▸ **BRIEF 1**:
Decide whether each statement below agrees with the article on the Fightstar single "We Apologise for Nothing," answering yes or no and quoting the words of the article that decide it. (a) Matt Wallace produced the single. (b) The CD single includes the cover of The Cure's "In Between Days." (c) Charlie Simpson says the song is about standing up for what you believe in without compromise.

▸ **GIVEN TEXT**:
- - -

Single by Fightstar

from the album One Day Son, This Will Be All Yours
- Released: 17 September 2007 (UK)
- Recorded: 2007
- Genre: Alternative rock, post-hardcore
- Length: 4:13
- Songwriters: Charlie Simpson, Alex Westaway
- Producer: Matt Wallace

Fightstar singles chronology
| "99" (2007) | "We Apologise for Nothing" (2007) | "Deathcar" (2007) |

= We Apologise for Nothing =

"We Apologise for Nothing" is the second single from the second album One Day Son, This Will All Be Yours, by Fightstar. It was released on 17 September 2007 on CD and two 7"s, and was accompanied by a music video.

Frontman Charlie Simpson has stated the meaning behind the song:

"This song is about standing up for what you believe in without compromise. Whether it be in public protest or behind closed doors the best way to achieve your goals is to stand up and relentlessly fight for them."

He also stated the reason for the choice of covering The Cure's "In Between Days" for the single release:

"The reason for choosing The Cure's "In Between Days" is that they have been a huge influence on me from a very young age and I thought that this would be a great opportunity to pay tribute to them by covering one of my favourite songs of theirs. The Cure are one of the most influential bands of our time and the song I chose to cover – 'In Between Days' - is one of my favourites."

==Track listing==
CD Single:
1. "We Apologise for Nothing"
2. "Gracious"
3. "99" (Video)
4. "We Apologise for Nothing" (Video)

Limited 7-inch Gatefold:
1. "We Apologise for Nothing"
2. "Hold Out Your Arms (Acoustic)"

Limited 7-inch Coloured Vinyl:
1. "We Apologise for Nothing"
2. "In Between Days" (The Cure Cover)

iTunes Exclusive:
1. "Abuse Me" (Silverchair Cover)
2. "Breaking the Law" (Judas Priest Cover)

- - -

▸ **BRIEF 2**:
Repeat the records word for word, from the line containing "ריבית הוגנת" down through the end of the records, including both ends, and leave out the pictures.

▸ **INFORMATION PROVIDED**:
- - -

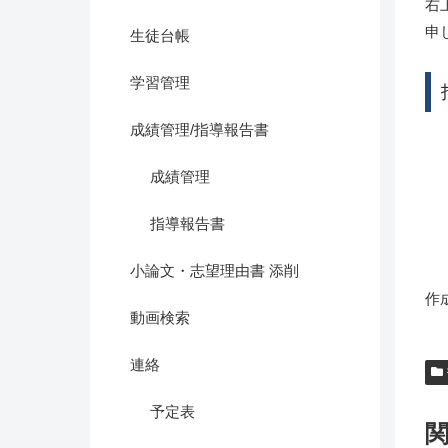
右
申
生徒台帳
学習管理
成績管理/指導報告書
成績管理
指導報告書
小論文・志望理由書 添削
作
動画検索
連絡
予定表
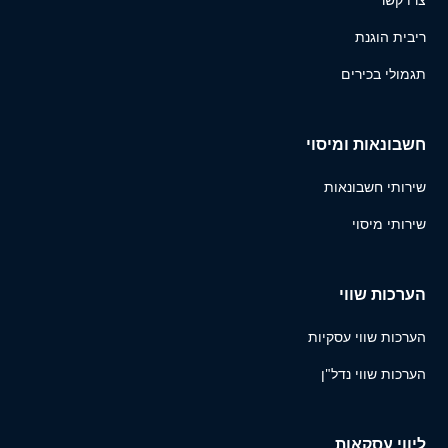
ריבית הוגנת
תגמולי בכירים
חשבונאות ומיסוי
שירותי חשבונאות
שירותי מיסוי
הערכות שווי
הערכות שווי עסקיות
הערכות שווי נדל"ן
ליווי עסקאות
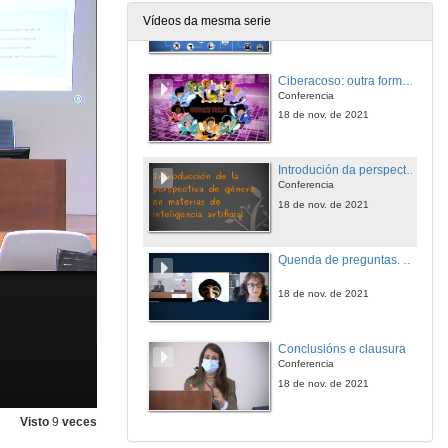
Conferencia
Vídeos da mesma serie
18 de nov. de 2021
Ciberacoso: outra forma de violencia contra as mulleres
Conferencia
18 de nov. de 2021
Introdución da perspectiva de xénero en materias de intelixencia artificial
Conferencia
18 de nov. de 2021
Quenda de preguntas. Mesa redonda
18 de nov. de 2021
Conclusións e clausura
Conferencia
18 de nov. de 2021
Visto
9
veces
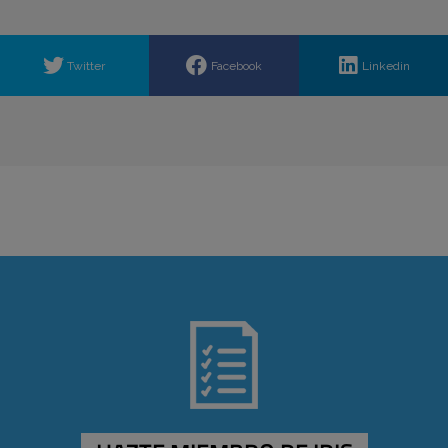
Twitter
Facebook
Linkedin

- - -

▸ **RESPONSE AREA 1**:
(a) Yes: "Producer: Matt Wallace"
(b) No: the CD single lists "1. "We Apologise for Nothing" 2. "Gracious" 3. "99" (Video) 4. "We Apologise for Nothing" (Video)," while "In Between Days" (The Cure Cover) appears under "Limited 7-inch Coloured Vinyl:"
(c) Yes: "This song is about standing up for what you believe in without compromise."

▸ **RESPONSE AREA 2**:
ריבית הוגנת
תגמולי בכירים
חשבונאות ומיסוי
שירותי חשבונאות
שירותי מיסוי
הערכות שווי
הערכות שווי עסקיות
הערכות שווי נדל"ן
ליווי עסקאות
Conferencia
Vídeos da mesma serie
18 de nov. de 2021
Ciberacoso: outra forma de violencia contra as mulleres
Conferencia
18 de nov. de 2021
Introdución da perspectiva de xénero en materias de intelixencia artificial
Conferencia
18 de nov. de 2021
Quenda de preguntas. Mesa redonda
18 de nov. de 2021
Conclusións e clausura
Conferencia
18 de nov. de 2021
Visto
9
veces
Twitter
Facebook
Linkedin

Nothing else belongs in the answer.